While the previous sections applied to Jupyter notebooks and Jupyterlab, and to a lesser degree IDEs with Jupyter notebook implementations such as PyCharm, nbextensions are extensions to the Jupyter notebook web interface specifically. To install them, and their easy to use configurator, use

conda install -c conda-forge jupyter_contrib_nbextensions
conda install -c conda-forge jupyter_nbextensions_configurator

Note that to use the configurator you may have to downgrade your jupyter notebook. Many extensions still work with newer versions and can be installed via the command line however. As with the previous sections, there are many different nbextensions, and you can find the documentation for all of them here. The following are my personal recommendations:

  • Table of contents: adds a moveable table of contents, with section and subsections formed by different markdown heading levels. Also allows you to collapse any (sub)section, hiding code from view. Together these greatly help with notebook organization and navigation.

  • Skip traceback: hides error traceback and instead only shows the error type and short summary. Great for when you make an error while using pandas or another module with a large codebase and don’t need to see 100 of code that don’t necessarily help you fix an error.

  • Scratchpad: Adds a single scratch cell, accessible from anywere, that doesn’t affect the rest of the notebook.

  • Autopep8: Adds a toolbar button that automatically reformats code to look prettier. Only affects spacing.

Interactive widgets IPywidgets

One of the primary strengths of Jupyter notebooks is the ability to rapidly test and execute code.
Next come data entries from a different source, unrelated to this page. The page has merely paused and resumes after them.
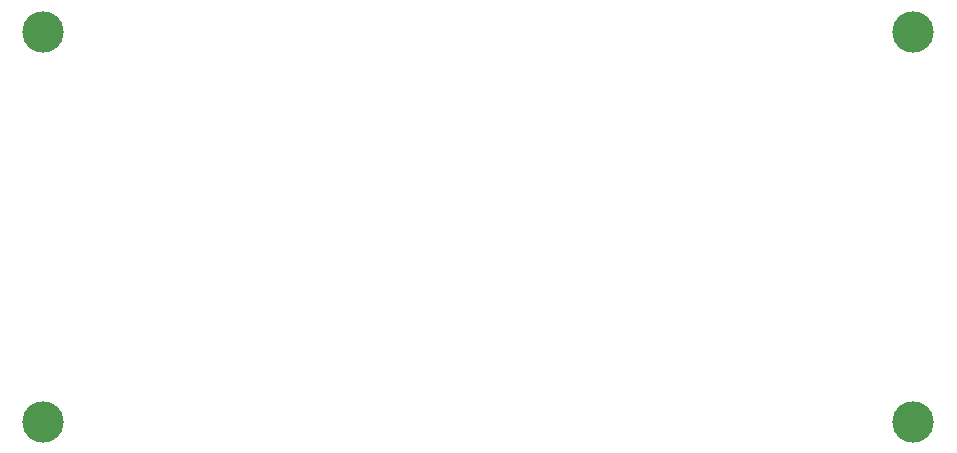
<source format=gtl>
%TF.GenerationSoftware,KiCad,Pcbnew,(5.1.8)-1*%
%TF.CreationDate,2021-02-24T15:58:51+01:00*%
%TF.ProjectId,C64 Joystick Faceplate A1,43363420-4a6f-4797-9374-69636b204661,rev?*%
%TF.SameCoordinates,Original*%
%TF.FileFunction,Copper,L1,Top*%
%TF.FilePolarity,Positive*%
%FSLAX46Y46*%
G04 Gerber Fmt 4.6, Leading zero omitted, Abs format (unit mm)*
G04 Created by KiCad (PCBNEW (5.1.8)-1) date 2021-02-24 15:58:51*
%MOMM*%
%LPD*%
G01*
G04 APERTURE LIST*
%TA.AperFunction,ComponentPad*%
%ADD10C,3.500000*%
%TD*%
G04 APERTURE END LIST*
D10*
%TO.P,M1,1*%
%TO.N,Net-(M1-Pad1)*%
X99695000Y-108585000D03*
%TD*%
%TO.P,M2,1*%
%TO.N,Net-(M1-Pad1)*%
X173355000Y-75565000D03*
%TD*%
%TO.P,M3,1*%
%TO.N,Net-(M1-Pad1)*%
X99695000Y-75565000D03*
%TD*%
%TO.P,M4,1*%
%TO.N,Net-(M1-Pad1)*%
X173355000Y-108585000D03*
%TD*%
M02*

</source>
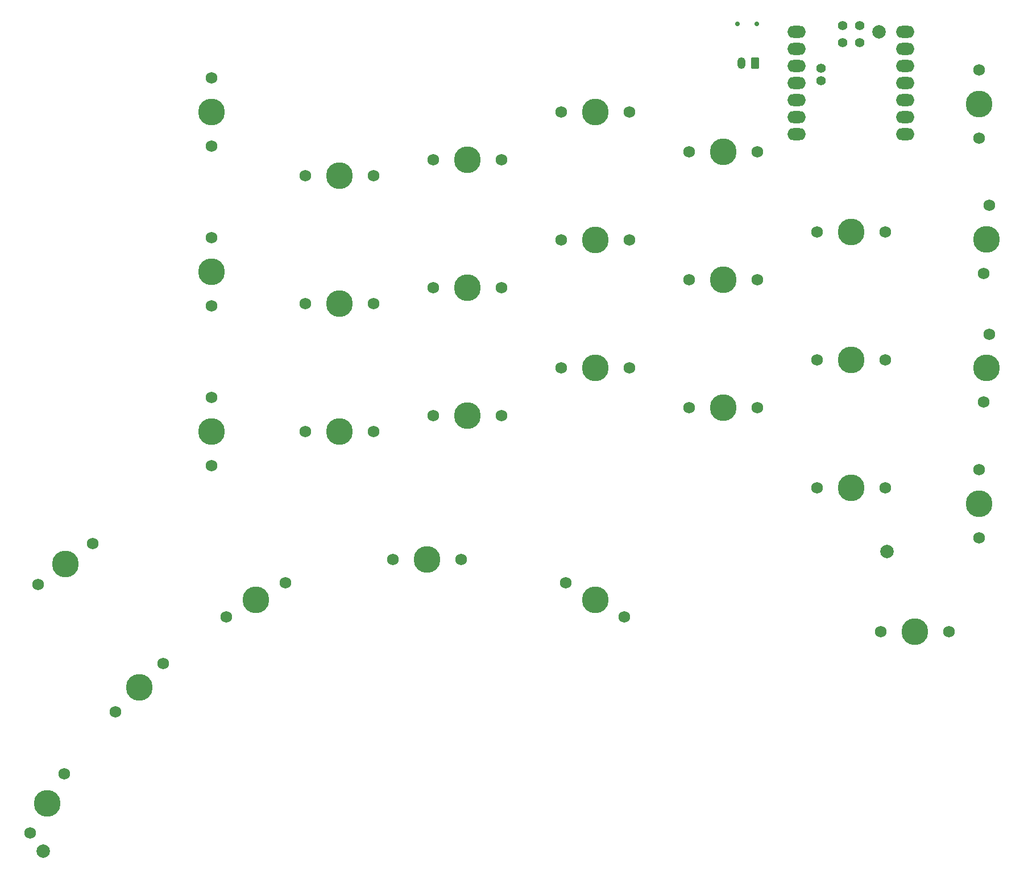
<source format=gts>
G04 #@! TF.GenerationSoftware,KiCad,Pcbnew,7.0.2*
G04 #@! TF.CreationDate,2023-05-17T12:25:55+02:00*
G04 #@! TF.ProjectId,mykeeb_v7a2_right,6d796b65-6562-45f7-9637-61325f726967,rev?*
G04 #@! TF.SameCoordinates,Original*
G04 #@! TF.FileFunction,Soldermask,Top*
G04 #@! TF.FilePolarity,Negative*
%FSLAX46Y46*%
G04 Gerber Fmt 4.6, Leading zero omitted, Abs format (unit mm)*
G04 Created by KiCad (PCBNEW 7.0.2) date 2023-05-17 12:25:55*
%MOMM*%
%LPD*%
G01*
G04 APERTURE LIST*
G04 Aperture macros list*
%AMRoundRect*
0 Rectangle with rounded corners*
0 $1 Rounding radius*
0 $2 $3 $4 $5 $6 $7 $8 $9 X,Y pos of 4 corners*
0 Add a 4 corners polygon primitive as box body*
4,1,4,$2,$3,$4,$5,$6,$7,$8,$9,$2,$3,0*
0 Add four circle primitives for the rounded corners*
1,1,$1+$1,$2,$3*
1,1,$1+$1,$4,$5*
1,1,$1+$1,$6,$7*
1,1,$1+$1,$8,$9*
0 Add four rect primitives between the rounded corners*
20,1,$1+$1,$2,$3,$4,$5,0*
20,1,$1+$1,$4,$5,$6,$7,0*
20,1,$1+$1,$6,$7,$8,$9,0*
20,1,$1+$1,$8,$9,$2,$3,0*%
G04 Aperture macros list end*
%ADD10C,2.000000*%
%ADD11C,1.750000*%
%ADD12C,3.987800*%
%ADD13O,2.750000X1.800000*%
%ADD14C,1.397000*%
%ADD15RoundRect,0.250000X0.350000X0.625000X-0.350000X0.625000X-0.350000X-0.625000X0.350000X-0.625000X0*%
%ADD16O,1.200000X1.750000*%
%ADD17C,0.700000*%
G04 APERTURE END LIST*
D10*
X32146902Y-274439293D03*
X157757945Y-229790818D03*
X156567319Y-152400128D03*
D11*
X59394587Y-239503520D03*
D12*
X63793996Y-236963520D03*
D11*
X68193405Y-234423520D03*
D13*
X144305128Y-152400120D03*
X144305128Y-154940120D03*
X144305128Y-157480120D03*
X144305128Y-160020120D03*
X144305128Y-162560120D03*
X144305128Y-165100120D03*
X144305128Y-167640120D03*
X160495128Y-167640120D03*
X160495128Y-165100120D03*
X160495128Y-162560120D03*
X160495128Y-160020120D03*
X160495128Y-157480120D03*
X160495128Y-154940120D03*
X160495128Y-152400120D03*
D14*
X151130128Y-151448120D03*
X153670128Y-151448120D03*
X151130128Y-153988120D03*
X153670128Y-153988120D03*
X147955128Y-159703120D03*
X147955128Y-157798120D03*
D11*
X172133445Y-188346189D03*
D12*
X172576196Y-183285520D03*
D11*
X173018947Y-178224851D03*
X138430096Y-170259520D03*
D12*
X133350096Y-170259520D03*
D11*
X128270096Y-170259520D03*
X147320096Y-201215820D03*
D12*
X152400096Y-201215820D03*
D11*
X157480096Y-201215820D03*
X100330096Y-171450220D03*
D12*
X95250096Y-171450220D03*
D11*
X90170096Y-171450220D03*
X147320096Y-220265820D03*
D12*
X152400096Y-220265820D03*
D11*
X157480096Y-220265820D03*
X171450096Y-227727020D03*
D12*
X171450096Y-222647020D03*
D11*
X171450096Y-217567020D03*
X171450096Y-168195820D03*
D12*
X171450096Y-163115820D03*
D11*
X171450096Y-158035820D03*
X84216896Y-230981520D03*
D12*
X89296896Y-230981520D03*
D11*
X94376896Y-230981520D03*
X57149996Y-206851520D03*
D12*
X57149996Y-211931520D03*
D11*
X57149996Y-217011520D03*
X42842294Y-253623522D03*
D12*
X46434396Y-250031420D03*
D11*
X50026498Y-246439318D03*
X30202096Y-271695029D03*
D12*
X32742096Y-267295620D03*
D11*
X35282096Y-262896211D03*
X39469864Y-228606900D03*
D12*
X35412796Y-231664120D03*
D11*
X31355728Y-234721340D03*
X71120096Y-211931420D03*
D12*
X76200096Y-211931420D03*
D11*
X81280096Y-211931420D03*
X109220096Y-202406420D03*
D12*
X114300096Y-202406420D03*
D11*
X119380096Y-202406420D03*
X90170096Y-190500220D03*
D12*
X95250096Y-190500220D03*
D11*
X100330096Y-190500220D03*
X71120096Y-192881420D03*
D12*
X76200096Y-192881420D03*
D11*
X81280096Y-192881420D03*
X109220096Y-183356420D03*
D12*
X114300096Y-183356420D03*
D11*
X119380096Y-183356420D03*
X128270096Y-189309520D03*
D12*
X133350096Y-189309520D03*
D11*
X138430096Y-189309520D03*
X57150096Y-159226420D03*
D12*
X57150096Y-164306420D03*
D11*
X57150096Y-169386420D03*
X81280096Y-173831420D03*
D12*
X76200096Y-173831420D03*
D11*
X71120096Y-173831420D03*
X90170096Y-209550220D03*
D12*
X95250096Y-209550220D03*
D11*
X100330096Y-209550220D03*
X128270096Y-208359520D03*
D12*
X133350096Y-208359520D03*
D11*
X138430096Y-208359520D03*
X172133445Y-207528989D03*
D12*
X172576196Y-202468320D03*
D11*
X173018947Y-197407651D03*
X57150096Y-183038920D03*
D12*
X57150096Y-188118920D03*
D11*
X57150096Y-193198920D03*
X109900587Y-234465720D03*
D12*
X114299996Y-237005720D03*
D11*
X118699405Y-239545720D03*
X156845096Y-241697120D03*
D12*
X161925096Y-241697120D03*
D11*
X167005096Y-241697120D03*
X157480096Y-182165820D03*
D12*
X152400096Y-182165820D03*
D11*
X147320096Y-182165820D03*
X119380096Y-164306420D03*
D12*
X114300096Y-164306420D03*
D11*
X109220096Y-164306420D03*
D15*
X138112616Y-157093884D03*
D16*
X136112616Y-157093884D03*
D17*
X138400096Y-151257120D03*
X135500096Y-151257120D03*
M02*

</source>
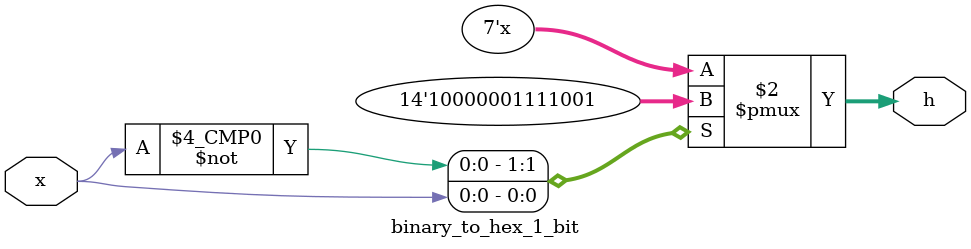
<source format=v>
module binary_to_hex_1_bit(
	input x,
	output reg [0:6]h);
	
	always @(x)
		case(x)
			0: h = 7'b1000000;
			1: h = 7'b1111001;
		endcase
	
endmodule
</source>
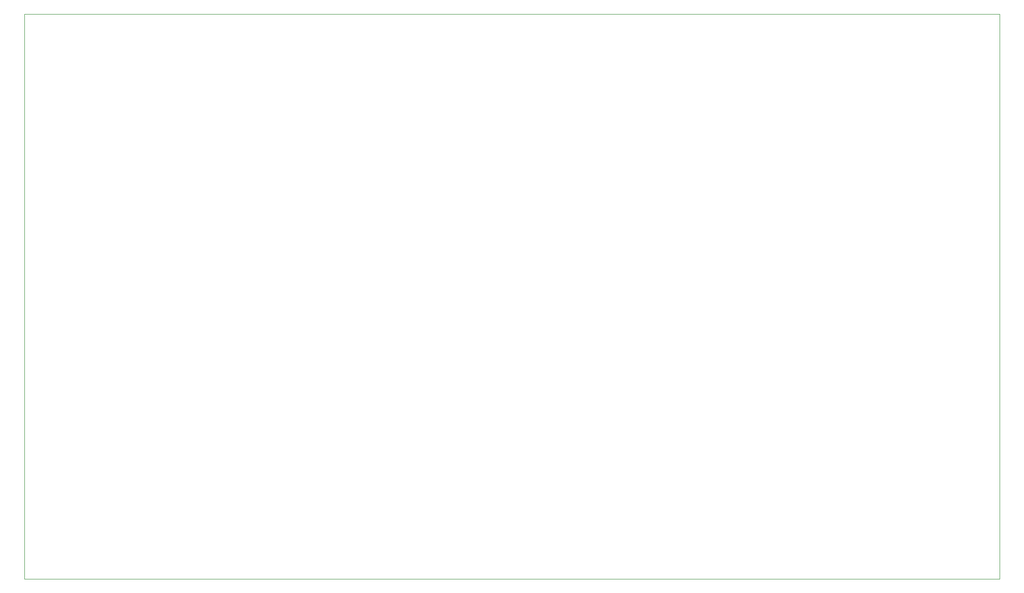
<source format=gbr>
G04 #@! TF.GenerationSoftware,KiCad,Pcbnew,5.1.8+dfsg1-1+b1*
G04 #@! TF.CreationDate,2020-12-23T10:12:17+01:00*
G04 #@! TF.ProjectId,first_try,66697273-745f-4747-9279-2e6b69636164,rev?*
G04 #@! TF.SameCoordinates,Original*
G04 #@! TF.FileFunction,Profile,NP*
%FSLAX46Y46*%
G04 Gerber Fmt 4.6, Leading zero omitted, Abs format (unit mm)*
G04 Created by KiCad (PCBNEW 5.1.8+dfsg1-1+b1) date 2020-12-23 10:12:17*
%MOMM*%
%LPD*%
G01*
G04 APERTURE LIST*
G04 #@! TA.AperFunction,Profile*
%ADD10C,0.050000*%
G04 #@! TD*
G04 APERTURE END LIST*
D10*
X51000000Y-23000000D02*
X227000000Y-23000000D01*
X51000000Y-125000000D02*
X51000000Y-23000000D01*
X227000000Y-125000000D02*
X51000000Y-125000000D01*
X227000000Y-23000000D02*
X227000000Y-125000000D01*
M02*

</source>
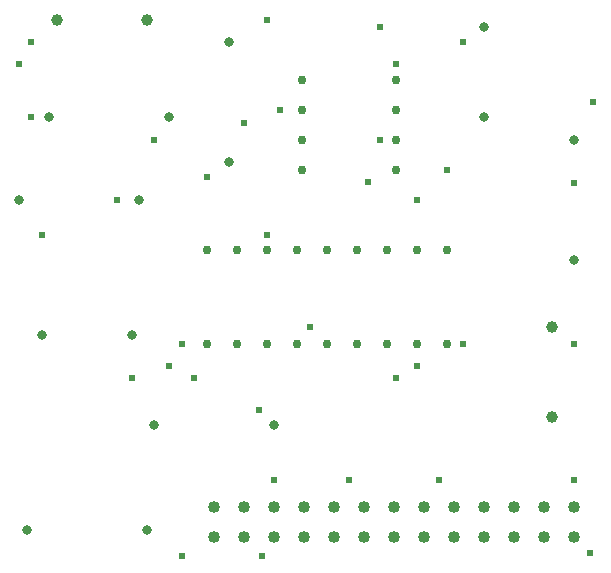
<source format=gbr>
G04 DesignSpark PCB Gerber Version 11.0 Build 5877*
G04 #@! TF.Part,Single*
G04 #@! TF.FilePolarity,Positive*
%FSLAX35Y35*%
%MOIN*%
G04 #@! TA.AperFunction,ViaDrill*
%ADD26C,0.02400*%
G04 #@! TA.AperFunction,ComponentDrill*
%ADD28C,0.02988*%
%ADD29C,0.02992*%
%ADD72C,0.03200*%
%ADD73C,0.03937*%
%ADD27C,0.04016*%
G04 #@! TD.AperFunction*
X0Y0D02*
D02*
D26*
X15600Y173683D03*
X19600Y155900D03*
Y180900D03*
X23100Y116807D03*
X48116Y128400D03*
X53100Y69055D03*
Y83400D03*
X60600Y148400D03*
X65600Y73039D03*
X69850Y9750D03*
Y80274D03*
X73834Y69055D03*
X78100Y135915D03*
X90584Y154132D03*
X95466Y58384D03*
X96616Y9750D03*
X98100Y116807D03*
Y188400D03*
X100600Y35018D03*
X102366Y158400D03*
X112366Y85900D03*
X125466Y35018D03*
X131962Y134415D03*
X135946Y148400D03*
Y185900D03*
X141230Y69055D03*
Y173683D03*
X148100Y73039D03*
Y128400D03*
X155466Y35018D03*
X158100Y138400D03*
X163381Y80274D03*
Y180900D03*
X200600Y35018D03*
Y80274D03*
Y134132D03*
X205734Y10766D03*
X206750Y160884D03*
D02*
D27*
X80600Y15900D03*
Y25900D03*
X90600Y15900D03*
Y25900D03*
X100600Y15900D03*
Y25900D03*
X110600Y15900D03*
Y25900D03*
X120600Y15900D03*
Y25900D03*
X130600Y15900D03*
Y25900D03*
X140600Y15900D03*
Y25900D03*
X150600Y15900D03*
Y25900D03*
X160600Y15900D03*
Y25900D03*
X170600Y15900D03*
Y25900D03*
X180600Y15900D03*
Y25900D03*
X190600Y15900D03*
Y25900D03*
X200600Y15900D03*
Y25900D03*
D02*
D28*
X78100Y80274D03*
Y111526D03*
X88100Y80274D03*
Y111526D03*
X98100Y80274D03*
Y111526D03*
X108100Y80274D03*
Y111526D03*
X118100Y80274D03*
Y111526D03*
X128100Y80274D03*
Y111526D03*
X138100Y80274D03*
Y111526D03*
X148100Y80274D03*
Y111526D03*
X158100Y80274D03*
Y111526D03*
D02*
D29*
X109970Y138400D03*
Y148400D03*
Y158400D03*
Y168400D03*
X141230Y138400D03*
Y148400D03*
Y158400D03*
Y168400D03*
D02*
D72*
X15600Y128400D03*
X18100Y18400D03*
X23100Y83400D03*
X25600Y155900D03*
X53100Y83400D03*
X55600Y128400D03*
X58100Y18400D03*
X60600Y53400D03*
X65600Y155900D03*
X85600Y140900D03*
Y180900D03*
X100600Y53400D03*
X170600Y155900D03*
Y185900D03*
X200600Y108400D03*
Y148400D03*
D02*
D73*
X28100Y188400D03*
X58100D03*
X193100Y55900D03*
Y85900D03*
X0Y0D02*
M02*

</source>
But if you want to execute the same code (say a function call or printing a pandas DataFrame) with slightly different arguments, you need to either make many cells with essentially the same code or rerun the cell with different arguments, which can be inconvenient. IPywidgets allows for the creation of small widgets that execute code automatically with user adjustable arguments. To install and enable IPywidgets run

conda install -c conda-forge ipywidgets

To import the library in a notebook, use

import ipywidgets as widgets
from ipywidgets import interact, interact_manual

Now, to create an interactive widget, all we need to do is use the @interact decorator followed by a function definition. A basic widget Essentially, the library creates controls based on the function inputs and runs the function automatically, outputting any return value. Giving a numerical argument creates a slider with an automatic range, while giving a tuple with the (start, stop, step) format creates a slider with defined bounds and steps. Giving a string argument creates a text field, while giving a list creates a drop down menu. If the code might take a while to run, you can instead use @interact_manual instead to only run the code when a button is pressed. These widgets can also be used in conjunction with matplotlib or seaborn to make plots with controllable x and y axes, potentially very useful for EDA. A more advanced widget The widgets shared here are fairly simple and only meant as a starting point. Check out the documentation to see the full capabilities of the library.

Conclusion

While the tips and adjustments mentioned here have made my Jupyter notebook experience better, they are certainly not the only ones out there. If there’s an adjustment you want to make, there’s likely an extension, magic command, or config change to make it happen. Let me know if theres a change that you can’t live without, and happy optimizing!